PS 1 : le supérieur arrive, s’excuse et m’explique que ces règles de sécurité sont pour ma protection. Comme on se connaît un peu, je lui fais tout de même remarquer que ça fait un bout de temps qu’ils me voient passer et que je sais où je suis. Oui, bien sûr, répond-il, mais certains avocats se permettent n’importe quoi. Il y en à même un qui a apporté un natel à son client me dit-il ! C’est juste, mais c’était il y a quelques années et il a été justement sanctionné. C’était une exception. Me suis-je déjà comporté de manière discutable dans vos murs ? Mais non, mais non !

PS 2 : Moralité : la dame de l’entrée n’a pas regardé ma carte d’identité, m’a fait fait enlever ma ceinture, mes clés et tout le barda, sans me faire traverser le portique ensuite. On a perdu 15′. Tout ça pourquoi ?

PS 3 : Heureusement, mon client m’attendait au parloir avec un café et une branche de chocolat !

Le 11…

… où, une fois n’est pas coutume, le Tribunal fédéral est réceptif au sens de l’humour du Barreau.

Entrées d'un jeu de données
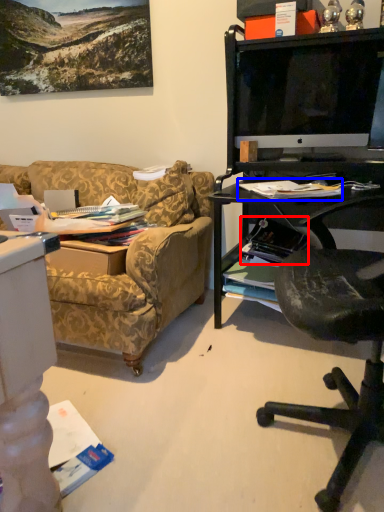
Question: Which object is further to the camera taking this photo, magazine (highlighted by a red box) or magazine (highlighted by a blue box)?

Choices:
 (A) magazine
 (B) magazine

Answer: (A)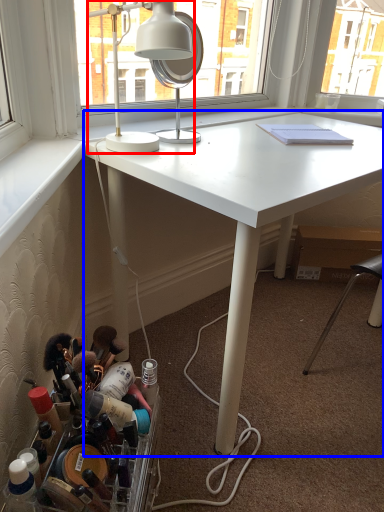
Question: Which of the following is the farthest to the observer, lamp (highlighted by a red box) or desk (highlighted by a blue box)?

Choices:
 (A) lamp
 (B) desk

Answer: (A)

* _Exercice 1_:
D'après l'extrait sur le contrôle de sécurité à l'entrée, qu'un avocat aurait-il apporté à son client ?
* _Exercice 2_:
Donnez la suite de l'extrait sur le contrôle de sécurité à l'entrée, à partir de sa dernière phrase.

* _Réponse 1_:
Un natel.

* _Réponse 2_:
On apprend qu’une avocate du bout du Lac, désignée défenseur d’office dans une cause pénale avait demandé l’accès à toutes les décisions et ordonnances rendue par sa Comté durant les 10 dernières années. Bien évidemment, cette demande, qualifiée d’incongrue, avait été fraîchement accueillie par le Greffe concerné. Et, courageusement, notre brave confrère s’en est allée portée sa supplique jusque sur les marches du TF… qui lui a ouvert ses portes.

Malgré le travail énorme (d’anonymisation des décisions notamment), il n’y a pas à barguigner. Le principe de publicité de la justice est un principe fondamental de l’État de droit qui poursuit deux buts. Protéger les parties impliquées dans une procédure et, surtout, assurer la transparence de la justice ! Dès lors, les tribunaux ont l’obligation minimale de mettre leurs décisions à disposition du public, avec la possibilité d’en faire une copie. Avec un sens de l’humour égal à celui de notre confrère, les Juges fédéraux considèrent que d’anonymiser plus de 20’000 décisions (dix ans de jurisprudence pour ce Tribunal) constitue une obligation de résultat qui ne peut être limitée en raison de l’ampleur de la tâche.

Sûr que ça va donner des idées à certains, mais c’est aussi ça la démocratie…

(source : TF, 07.06.2019, 1C_394/2018)

Le 12…

… où ce matin, le secrétariat croule littéralement sous le courrier, signe avant coureur des féries qui approchent.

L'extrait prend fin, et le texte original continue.